A quick phone call requesting a change of address diverts bills from the account holder's attention. Unless individuals check their credit reports, the theft can go unnoticed for a few years.
It took Heidi, a San Diego resident, seven months to learn that her identity had been stolen and used to open 30 credit-card accounts. The 30-something woman, who preferred that her last name not be used for this story, learned of the theft in December, when a clerk said she had exceeded her limit on her department-store charge.
Heidi ordered a copy of her credit report. Twenty pages long, it revealed new charge accounts opened at places she had never shopped - including the Disney Store and JCPenney - and a debt exceeding $30,000. Those whose identities have been stolen spend an average of 175 hours and $808 clearing their names, according to the Identity Theft Resource Center in San Diego.

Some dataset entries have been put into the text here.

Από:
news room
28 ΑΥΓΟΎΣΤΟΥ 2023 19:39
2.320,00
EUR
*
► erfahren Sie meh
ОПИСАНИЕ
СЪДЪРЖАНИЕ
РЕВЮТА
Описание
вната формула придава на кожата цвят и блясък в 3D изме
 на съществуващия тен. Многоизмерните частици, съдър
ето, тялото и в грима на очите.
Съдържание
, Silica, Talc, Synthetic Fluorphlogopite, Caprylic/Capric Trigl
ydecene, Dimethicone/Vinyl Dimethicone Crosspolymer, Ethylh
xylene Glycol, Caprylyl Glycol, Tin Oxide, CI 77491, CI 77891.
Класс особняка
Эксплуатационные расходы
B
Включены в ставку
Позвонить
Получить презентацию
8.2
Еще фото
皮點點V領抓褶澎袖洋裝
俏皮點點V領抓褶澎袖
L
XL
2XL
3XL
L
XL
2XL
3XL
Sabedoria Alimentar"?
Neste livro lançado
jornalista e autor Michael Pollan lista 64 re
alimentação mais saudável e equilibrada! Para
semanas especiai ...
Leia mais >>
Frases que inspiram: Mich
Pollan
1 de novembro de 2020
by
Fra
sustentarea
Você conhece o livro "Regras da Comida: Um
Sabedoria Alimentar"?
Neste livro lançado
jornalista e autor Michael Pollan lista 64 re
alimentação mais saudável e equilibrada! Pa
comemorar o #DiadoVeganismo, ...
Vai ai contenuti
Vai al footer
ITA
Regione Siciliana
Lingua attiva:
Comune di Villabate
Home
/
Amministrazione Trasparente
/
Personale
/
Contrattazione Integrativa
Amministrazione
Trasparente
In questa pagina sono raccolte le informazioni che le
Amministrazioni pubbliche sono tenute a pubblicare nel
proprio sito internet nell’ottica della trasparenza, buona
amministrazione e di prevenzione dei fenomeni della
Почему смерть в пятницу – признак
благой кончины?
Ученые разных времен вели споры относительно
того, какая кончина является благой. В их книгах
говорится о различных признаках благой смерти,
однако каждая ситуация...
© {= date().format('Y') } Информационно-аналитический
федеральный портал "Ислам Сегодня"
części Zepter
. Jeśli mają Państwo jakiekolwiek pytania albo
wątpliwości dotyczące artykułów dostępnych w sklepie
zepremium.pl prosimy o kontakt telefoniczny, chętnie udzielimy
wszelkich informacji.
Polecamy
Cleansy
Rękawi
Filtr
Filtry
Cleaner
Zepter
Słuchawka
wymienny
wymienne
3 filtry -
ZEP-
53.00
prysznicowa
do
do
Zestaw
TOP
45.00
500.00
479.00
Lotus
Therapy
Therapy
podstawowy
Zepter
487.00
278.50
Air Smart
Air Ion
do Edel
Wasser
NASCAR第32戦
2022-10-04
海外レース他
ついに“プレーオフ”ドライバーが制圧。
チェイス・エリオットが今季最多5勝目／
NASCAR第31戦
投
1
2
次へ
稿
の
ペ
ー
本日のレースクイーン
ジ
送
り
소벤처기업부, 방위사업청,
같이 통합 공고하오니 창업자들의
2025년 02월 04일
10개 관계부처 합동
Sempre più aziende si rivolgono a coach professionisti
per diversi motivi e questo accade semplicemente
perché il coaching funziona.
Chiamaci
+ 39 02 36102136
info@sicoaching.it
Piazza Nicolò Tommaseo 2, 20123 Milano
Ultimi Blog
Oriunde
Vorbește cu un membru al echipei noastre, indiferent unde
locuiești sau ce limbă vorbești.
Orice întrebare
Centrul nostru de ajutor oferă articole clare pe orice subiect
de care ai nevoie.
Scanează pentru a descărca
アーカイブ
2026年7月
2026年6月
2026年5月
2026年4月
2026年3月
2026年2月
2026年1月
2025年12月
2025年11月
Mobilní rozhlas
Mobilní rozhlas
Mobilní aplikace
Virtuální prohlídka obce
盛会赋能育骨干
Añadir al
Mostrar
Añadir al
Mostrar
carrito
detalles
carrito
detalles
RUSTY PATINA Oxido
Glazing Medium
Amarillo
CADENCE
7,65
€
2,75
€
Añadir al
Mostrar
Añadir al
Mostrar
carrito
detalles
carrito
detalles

Like most victims of identity theft, Heidi doesn't know how the thief discovered so much information.
The task of stealing personal data is not a stretch for many criminals. Some miscreants focus on people who send out payments through their curb-side mailboxes. Others sift through incoming mail for preapproved credit-card offers, particularly mouth-watering targets for theft. Still others simply call hundreds of homes, pretending to be a banker "verifying" credit-card information.
Technology has simplified most scams. Anyone with a computer, printer, and scanner can falsify personal checks, credit cards, and IDs. One Internet site, called Info World, was recently shut down by the FTC after granting 45 days of access to fake ID templates online.